[Opening TASK INPUT section]

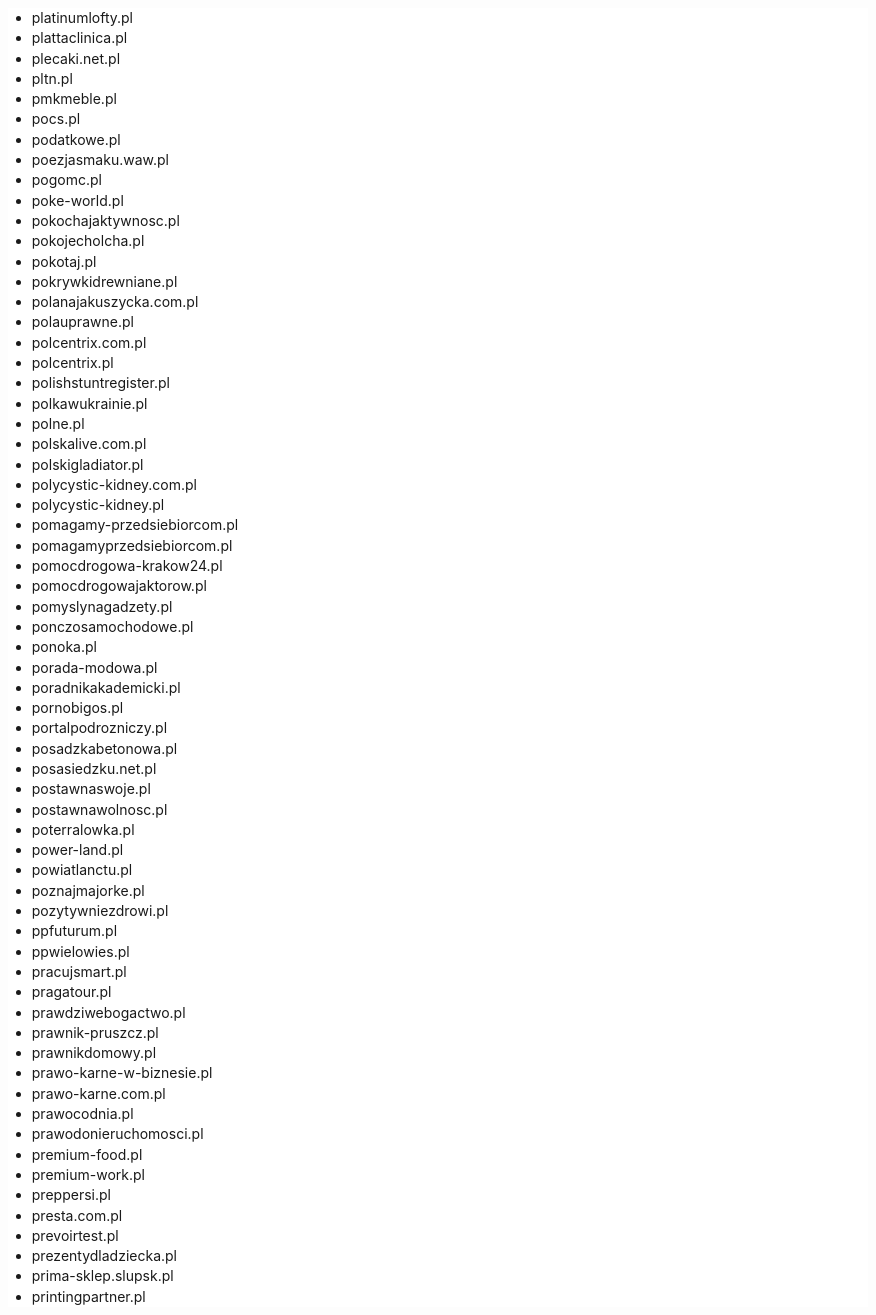 - platinumlofty.pl
- plattaclinica.pl
- plecaki.net.pl
- pltn.pl
- pmkmeble.pl
- pocs.pl
- podatkowe.pl
- poezjasmaku.waw.pl
- pogomc.pl
- poke-world.pl
- pokochajaktywnosc.pl
- pokojecholcha.pl
- pokotaj.pl
- pokrywkidrewniane.pl
- polanajakuszycka.com.pl
- polauprawne.pl
- polcentrix.com.pl
- polcentrix.pl
- polishstuntregister.pl
- polkawukrainie.pl
- polne.pl
- polskalive.com.pl
- polskigladiator.pl
- polycystic-kidney.com.pl
- polycystic-kidney.pl
- pomagamy-przedsiebiorcom.pl
- pomagamyprzedsiebiorcom.pl
- pomocdrogowa-krakow24.pl
- pomocdrogowajaktorow.pl
- pomyslynagadzety.pl
- ponczosamochodowe.pl
- ponoka.pl
- porada-modowa.pl
- poradnikakademicki.pl
- pornobigos.pl
- portalpodrozniczy.pl
- posadzkabetonowa.pl
- posasiedzku.net.pl
- postawnaswoje.pl
- postawnawolnosc.pl
- poterralowka.pl
- power-land.pl
- powiatlanctu.pl
- poznajmajorke.pl
- pozytywniezdrowi.pl
- ppfuturum.pl
- ppwielowies.pl
- pracujsmart.pl
- pragatour.pl
- prawdziwebogactwo.pl
- prawnik-pruszcz.pl
- prawnikdomowy.pl
- prawo-karne-w-biznesie.pl
- prawo-karne.com.pl
- prawocodnia.pl
- prawodonieruchomosci.pl
- premium-food.pl
- premium-work.pl
- preppersi.pl
- presta.com.pl
- prevoirtest.pl
- prezentydladziecka.pl
- prima-sklep.slupsk.pl
- printingpartner.pl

[Closing TASK INPUT section]

■ **WHAT YOU NEED TO DO**: Quote the part of the rows that opens at their very start and closes with the line containing "- polcentrix.com.pl", both ends included, word for word. Leave the pictures out of your answer.

■ **ANSWER BELOW**:
 - platinumlofty.pl
- plattaclinica.pl
- plecaki.net.pl
- pltn.pl
- pmkmeble.pl
- pocs.pl
- podatkowe.pl
- poezjasmaku.waw.pl
- pogomc.pl
- poke-world.pl
- pokochajaktywnosc.pl
- pokojecholcha.pl
- pokotaj.pl
- pokrywkidrewniane.pl
- polanajakuszycka.com.pl
- polauprawne.pl
- polcentrix.com.pl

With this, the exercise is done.